### PERMINTAAN KERJA 1:
Perbarui bagian tulisan tentang media sosial universitas yang dibuka dengan kata-kata yang memuat "Coba pada contoh" dan ditutup dengan "universitasnya melalui Facebook?". Tulis ulang bagian itu dengan mengganti "Facebook" menjadi "Instagram".
### PERMINTAAN KERJA 2:
Jawab pertanyaan berikut berdasarkan tulisan tentang media sosial universitas:
(a) Di bagian mana peran media sosial sering berada?
(b) Kapan murid baru SMA itu ingin mendaftar ke universitas?
(c) Apa ukuran yang lebih penting dari sukses tidaknya media sosial sebuah universitas?
### PERMINTAAN KERJA 3:
Teruskan tulisan tentang media sosial universitas dari titik berhentinya.

### KUTIPAN:
════════════════════

Berikut adalah beberapa gagasan secara umum untuk membentuk social media universitasmu agar menjadi lebih hebat.

1. Atur Strategi Lintas-Kampus
Manajemen social media tidak akan bisa terjadi jika ada kejadian apapun atau kekosongan. Meskipun peran sosial media seringkali berada pada marketing atau communication office, tapi sangat penting bagi social media manager untuk memiliki relasi yang kuat dengan departemen lintas-kampus dan menjaga komunikasi secara konstan.

Ketika alumnus mem-publish sesuatu di Twitter bahwa dia baru saja mendapatkan pekerjaan yang bagus, social media manager dari almamaternya dapat mengetahuinya dengan cepat dan menyampaikan tweet ucapan selamat. Tapi apa yang terjadi setelah itu? Apakah social media manager memberitahu pada career center di universitasnya bahwa alumnus tersebut memiliki pekerjaan baru dan dimungkinkan menjadi mentor untuk mahasiswa (atau bahkan mengangkatnya menjadi staff)? Apakah social media manager meneruskannya pada bagian pengumpulan dana/pengembangan universitas bahwa alumnus yang sukses tersebut kemungkinan memiliki sumber finansial untuk memberi dana?

Coba pada contoh lain: Murid baru di SMA menanyakan pertanyaan pada laman Facebook universitas tentang program akademik dan menyebutkan bahwa dia tidak sabar untuk mendaftar dalam tiga tahun lagi. Apakah social media manager universitas menjawabnya dengan ramah, "Kami akan senang menerimamu!" atau memberitahu kantor admisi (penerimaan) bahwa murid baru SMA yang antusias ternyata  menyelidiki universitasnya melalui Facebook?

Dalam contoh ini, kebanyakan universitas akan menjaga dialog di social media, sedangkan bagi universitas yang berpikiran kedepan, akan menjaga perbincangan yang ada dan secara pro-aktif membantu departemen yang terlibat dalam meningkatkan wawasannya.

2. Sertai dalam Pendidikan dan Pelatihan
Memiliki banyak follower di Twitter dan memiliki skor Klout yang tinggi memang bagus, tetapi pengukuran yang lebih penting dari sukses tidaknya social media sebuah universitas adalah ketika alumni atau mahasiswa bisa menggunakan social platform tersebut untuk bisa saling berhubungan.

════════════════════

### DATA TERSIMPAN:
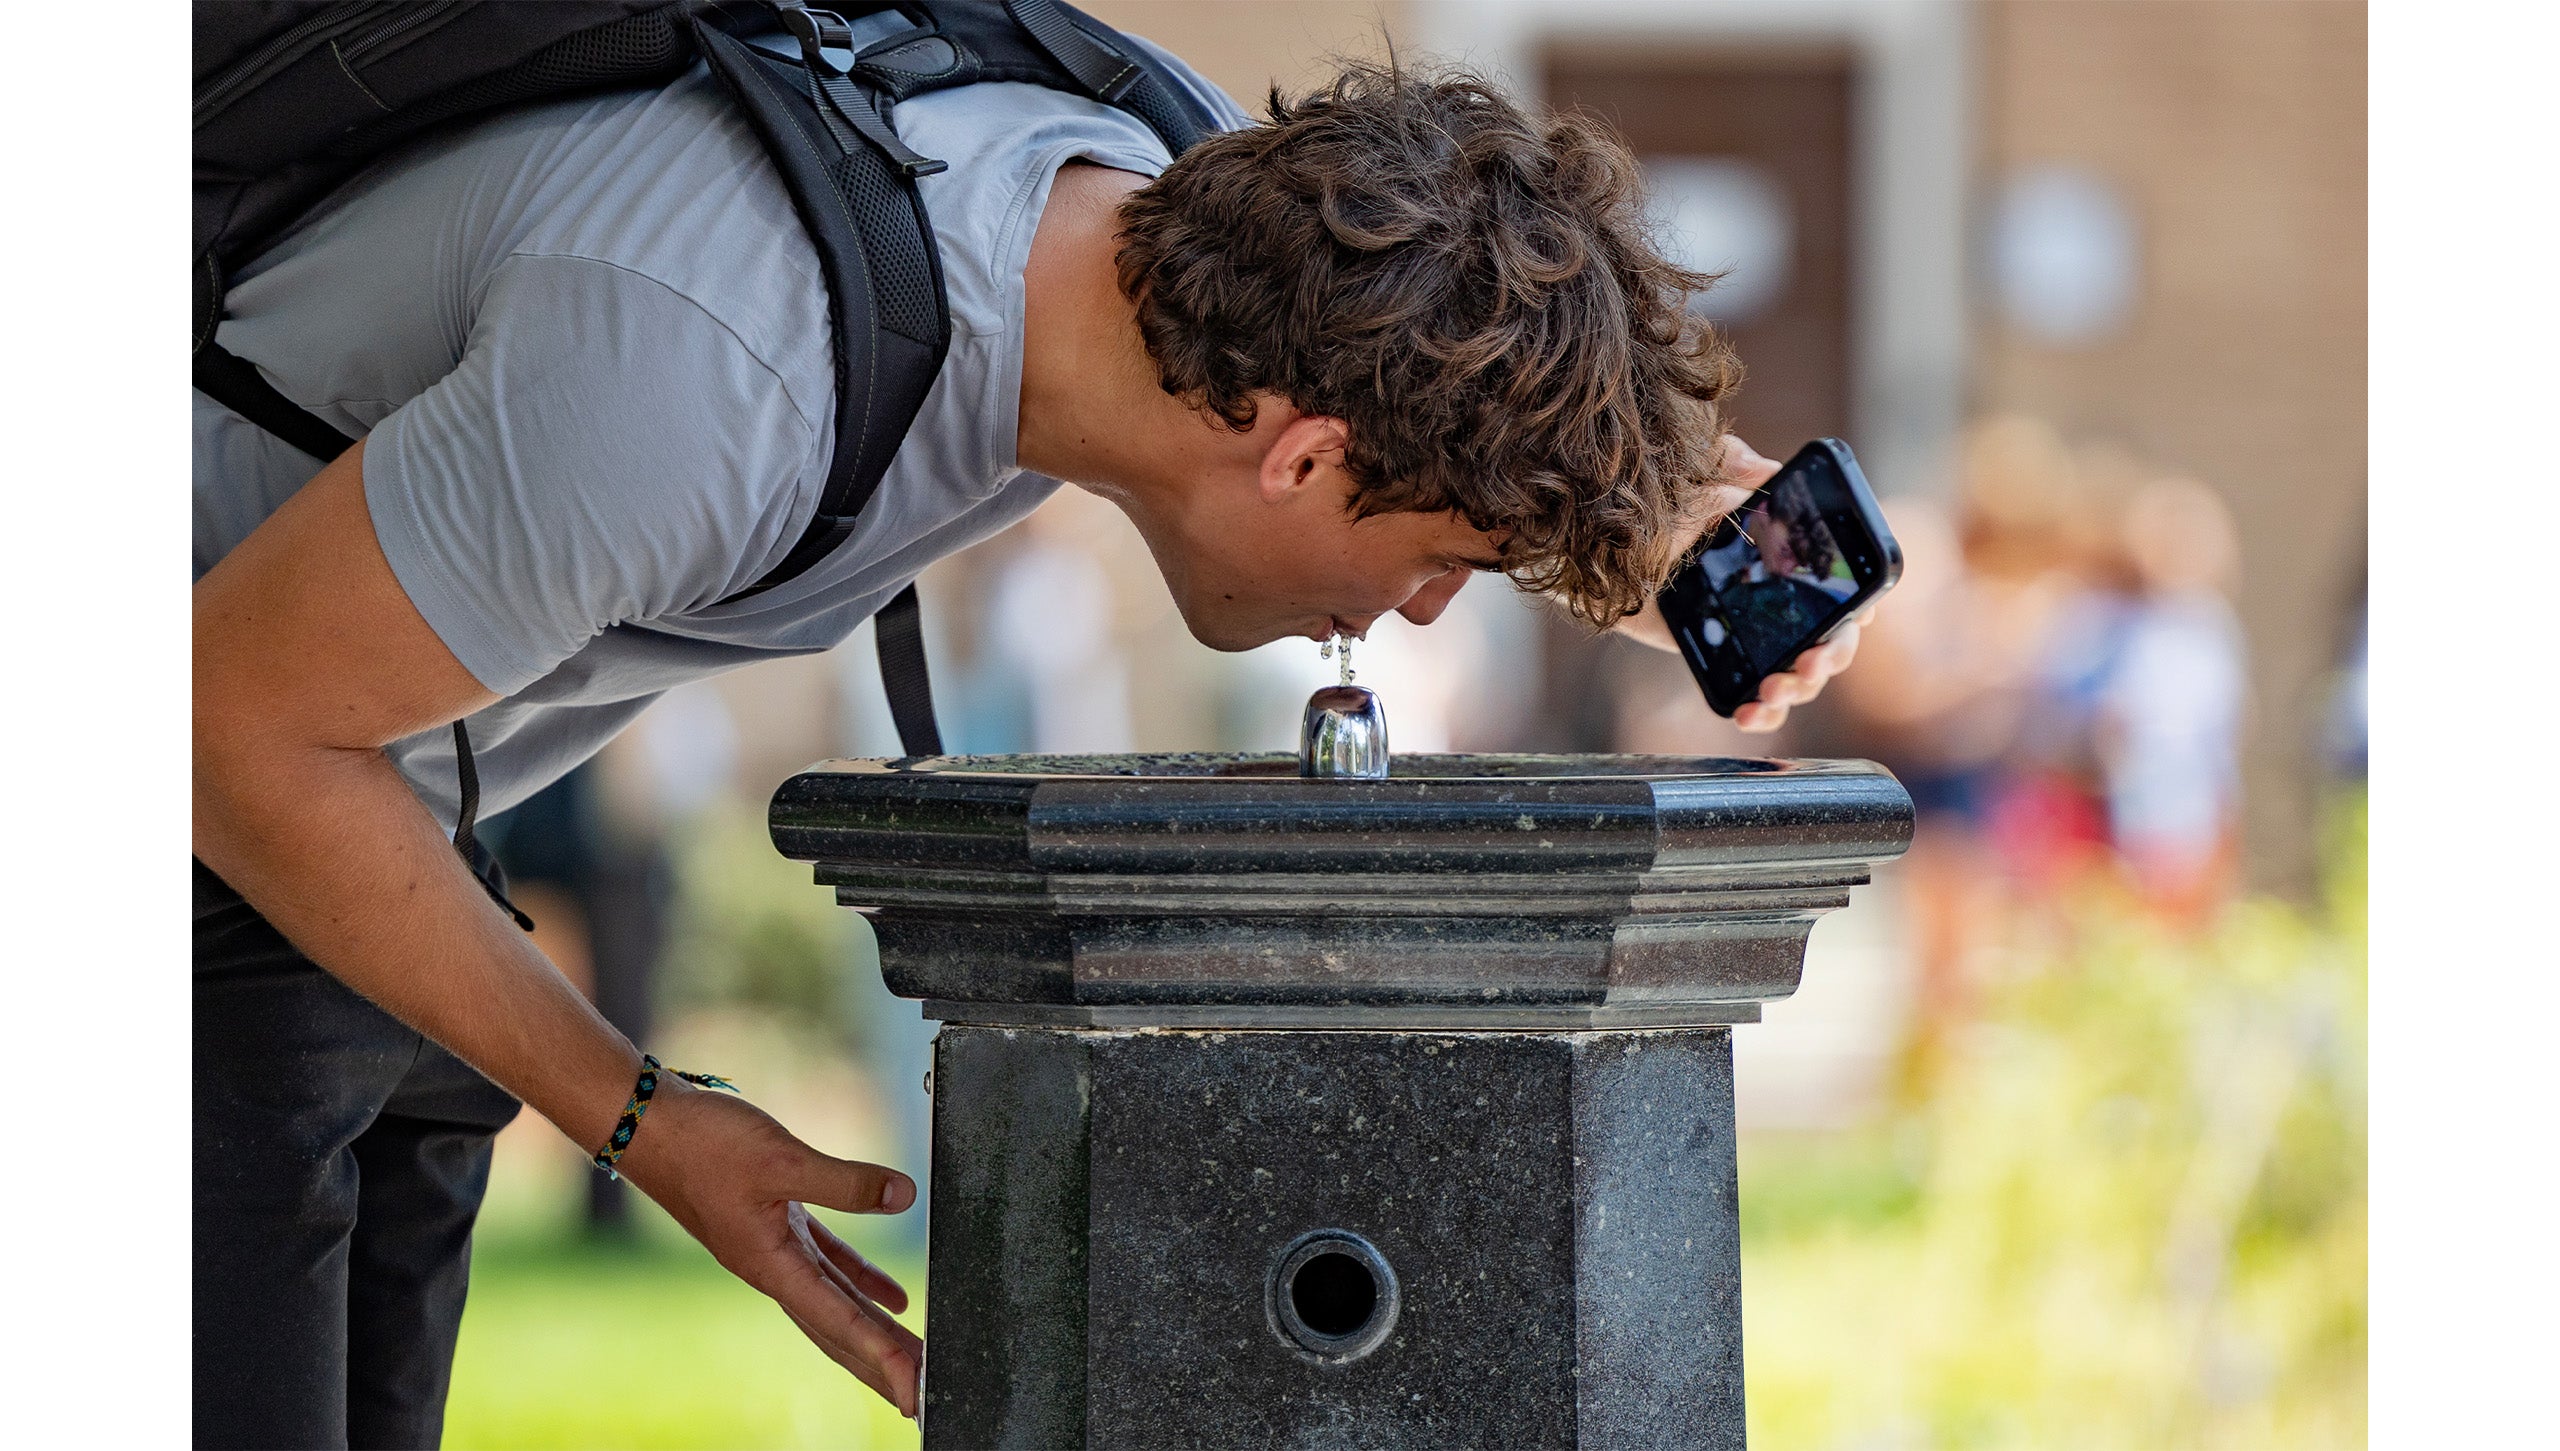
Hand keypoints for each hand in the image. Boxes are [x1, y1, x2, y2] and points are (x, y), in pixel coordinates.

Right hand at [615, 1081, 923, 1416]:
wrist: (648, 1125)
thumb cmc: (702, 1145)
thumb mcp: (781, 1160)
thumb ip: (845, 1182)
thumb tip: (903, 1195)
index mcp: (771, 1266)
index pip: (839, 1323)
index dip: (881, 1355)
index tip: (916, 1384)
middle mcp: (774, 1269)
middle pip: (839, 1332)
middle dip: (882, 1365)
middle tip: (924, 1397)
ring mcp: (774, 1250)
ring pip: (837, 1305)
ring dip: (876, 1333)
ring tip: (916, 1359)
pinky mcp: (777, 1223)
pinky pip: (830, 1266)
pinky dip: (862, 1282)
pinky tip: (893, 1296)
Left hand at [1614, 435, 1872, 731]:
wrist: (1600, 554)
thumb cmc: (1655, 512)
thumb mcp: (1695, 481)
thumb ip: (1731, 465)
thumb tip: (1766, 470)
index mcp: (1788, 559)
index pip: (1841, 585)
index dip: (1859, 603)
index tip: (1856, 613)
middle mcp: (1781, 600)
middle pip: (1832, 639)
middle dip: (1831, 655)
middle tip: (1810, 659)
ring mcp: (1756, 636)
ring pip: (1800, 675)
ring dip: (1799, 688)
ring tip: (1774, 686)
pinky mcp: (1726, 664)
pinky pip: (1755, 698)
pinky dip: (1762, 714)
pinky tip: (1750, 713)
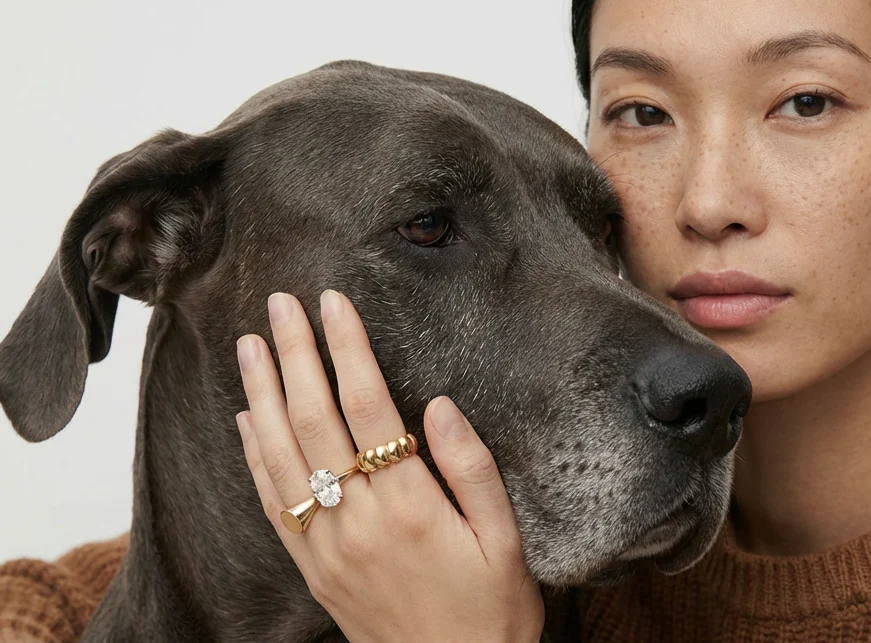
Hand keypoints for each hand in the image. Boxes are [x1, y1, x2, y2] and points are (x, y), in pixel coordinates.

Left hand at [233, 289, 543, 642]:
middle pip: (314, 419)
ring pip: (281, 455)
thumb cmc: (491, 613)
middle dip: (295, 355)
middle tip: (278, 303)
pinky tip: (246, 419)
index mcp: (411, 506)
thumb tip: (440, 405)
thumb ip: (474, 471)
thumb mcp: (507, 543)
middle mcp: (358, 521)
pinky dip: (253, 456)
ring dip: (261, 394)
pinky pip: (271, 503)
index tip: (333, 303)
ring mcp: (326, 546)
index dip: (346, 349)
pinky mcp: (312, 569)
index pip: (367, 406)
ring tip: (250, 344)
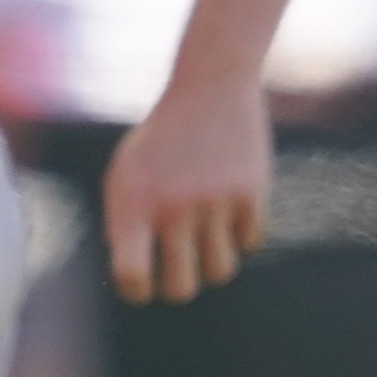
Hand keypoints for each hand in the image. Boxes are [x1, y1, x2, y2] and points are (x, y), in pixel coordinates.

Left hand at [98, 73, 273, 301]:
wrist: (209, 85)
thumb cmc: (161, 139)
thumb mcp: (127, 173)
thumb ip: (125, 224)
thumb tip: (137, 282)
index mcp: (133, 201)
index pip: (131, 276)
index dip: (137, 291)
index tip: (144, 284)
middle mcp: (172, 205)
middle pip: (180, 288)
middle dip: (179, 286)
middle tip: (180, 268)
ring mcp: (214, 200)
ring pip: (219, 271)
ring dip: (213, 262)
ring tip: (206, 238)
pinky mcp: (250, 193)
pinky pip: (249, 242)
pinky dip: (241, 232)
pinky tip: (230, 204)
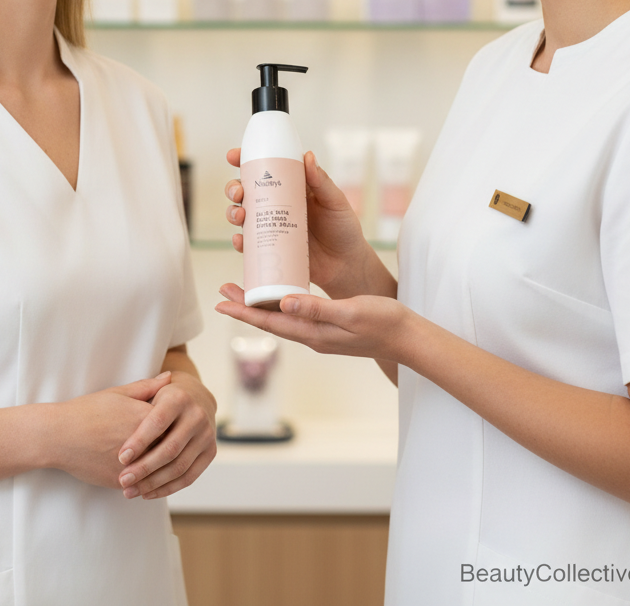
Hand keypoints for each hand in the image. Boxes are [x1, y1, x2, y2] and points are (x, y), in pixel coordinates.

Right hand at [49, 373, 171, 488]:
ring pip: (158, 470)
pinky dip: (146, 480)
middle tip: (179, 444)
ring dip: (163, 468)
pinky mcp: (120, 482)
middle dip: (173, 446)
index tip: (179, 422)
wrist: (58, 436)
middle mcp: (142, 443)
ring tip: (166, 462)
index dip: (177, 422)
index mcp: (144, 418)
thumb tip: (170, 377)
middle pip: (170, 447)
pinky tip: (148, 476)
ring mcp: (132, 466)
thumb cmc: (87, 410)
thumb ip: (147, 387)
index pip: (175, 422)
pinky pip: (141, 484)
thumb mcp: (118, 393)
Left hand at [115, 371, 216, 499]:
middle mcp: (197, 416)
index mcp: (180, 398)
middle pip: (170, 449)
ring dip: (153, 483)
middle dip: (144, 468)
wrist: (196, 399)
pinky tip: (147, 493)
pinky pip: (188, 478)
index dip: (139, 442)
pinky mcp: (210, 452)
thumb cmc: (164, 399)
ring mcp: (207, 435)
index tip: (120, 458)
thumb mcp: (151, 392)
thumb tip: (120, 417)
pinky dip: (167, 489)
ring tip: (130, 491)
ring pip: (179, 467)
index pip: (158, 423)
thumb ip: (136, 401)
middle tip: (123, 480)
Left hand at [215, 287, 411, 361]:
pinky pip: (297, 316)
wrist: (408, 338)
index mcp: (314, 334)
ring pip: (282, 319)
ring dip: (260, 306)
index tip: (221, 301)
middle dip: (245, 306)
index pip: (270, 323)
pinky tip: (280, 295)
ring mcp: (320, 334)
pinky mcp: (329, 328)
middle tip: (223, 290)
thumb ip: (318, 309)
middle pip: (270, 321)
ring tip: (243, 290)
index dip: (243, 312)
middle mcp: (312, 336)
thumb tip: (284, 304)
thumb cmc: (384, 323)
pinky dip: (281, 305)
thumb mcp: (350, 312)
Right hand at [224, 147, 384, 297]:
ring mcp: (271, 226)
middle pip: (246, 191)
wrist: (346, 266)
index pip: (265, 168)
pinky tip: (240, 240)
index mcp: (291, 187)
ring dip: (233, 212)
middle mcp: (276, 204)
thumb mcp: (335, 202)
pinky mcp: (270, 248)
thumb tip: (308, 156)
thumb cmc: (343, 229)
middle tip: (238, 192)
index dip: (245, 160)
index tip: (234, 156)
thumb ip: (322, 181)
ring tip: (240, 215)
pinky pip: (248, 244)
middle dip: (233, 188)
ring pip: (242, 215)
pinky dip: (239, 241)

════════════════════

### JAWABAN TUGAS 1:
Coba pada contoh lain: Murid baru di SMA menanyakan pertanyaan pada laman Instagram universitas tentang program akademik dan menyebutkan bahwa dia tidak sabar untuk mendaftar dalam tiga tahun lagi. Apakah social media manager universitas menjawabnya dengan ramah, "Kami akan senang menerimamu!" atau memberitahu kantor admisi (penerimaan) bahwa murid baru SMA yang antusias ternyata  menyelidiki universitasnya melalui Instagram?

### JAWABAN TUGAS 2:
(a) Di marketing atau communication office.
(b) Dalam tiga tahun lagi.
(c) Saat alumni atau mahasiswa bisa memakai platform sosial itu untuk saling berhubungan.

### JAWABAN TUGAS 3:
Coba gunakan Linkedin sebagai contoh. Dengan bursa kerja yang tidak menentu, membangun jaringan profesional adalah yang terpenting. Mahasiswa yang baru lulus seharusnya dapat dengan mudah menghubungkan diri dengan alumni yang sukses. Di sisi lain, alumni harus bisa berhubungan satu sama lain untuk kesempatan bekerja.

Meskipun secara fakta, meskipun beberapa universitas begitu membanggakan puluhan dari ribuan alumni di Linkedin, kebanyakan dari mereka tidak mengetahui bagaimana melakukan pencarian, bergabung dengan grup atau memperkenalkan diri. Hal ini membuat networking menjadi hal yang sulit.

Jawabannya adalah pelatihan dan pendidikan. Universitas yang progresif akan menawarkan workshop dan seminar tidak hanya untuk mahasiswa aktif, tetapi juga untuk alumni meskipun sudah lulus dalam hitungan dekade. Didalamnya memuat segalanya, mulai dari mencari alumni sampai etika dalam menyapa atau menulis pesan perkenalan. Universitas yang menawarkan pendidikan dan pelatihan memiliki jaringan yang kuat dan tajam dimana mahasiswa dan alumni bisa bertukar saran dan koneksi.

3. Libatkan Mahasiswa
Mahasiswa adalah "darah" dari institusi akademik dan mereka seharusnya berada dalam bagian dari strategi social media sebuah universitas. Mahasiswa memiliki kemampuan untuk berhubungan dengan sesamanya, mendekati calon mahasiswa baru, dan menggetarkan hati alumni yang mengenang masa-masa kuliahnya. Sebagai bagian yang memahami kepribadian universitas dan akrab dengan aktivitas kemahasiswaan dan tradisinya, membuat memberikan mereka memiliki peranan penting dalam mempengaruhi, khususnya di social media.

Coba bayangkan dalam event kampus, mahasiswa banyak yang melakukan live-tweet, melakukan tanya-jawab online dengan calon mahasiswa baru, atau mewawancarai alumni yang sukses sebagai sebuah feature di YouTube. Sudah banyak universitas yang melibatkan mahasiswa dan mereka bisa dijadikan sebagai contoh. Kuncinya adalah,  administrator universitas sebaiknya "meregangkan diri" dan memberi sedikit kebebasan, mengikuti semangat mahasiswanya dalam mengekspresikan semangat dan kreativitas universitas.

4. Ajak Rektor atau Perwakilan Universitasmu di Social Media
Untuk universitas yang memiliki pemikiran "ketinggalan jaman", mungkin saran ini akan dianggap absurd. "Rektor sedang sibuk. Tak perlu lah memiliki akun Twitter!" Tapi pada kenyataannya, puluhan rektor ternyata sudah memiliki akun Twitter dan kebanyakan dari mereka sudah memanfaatkannya dengan baik.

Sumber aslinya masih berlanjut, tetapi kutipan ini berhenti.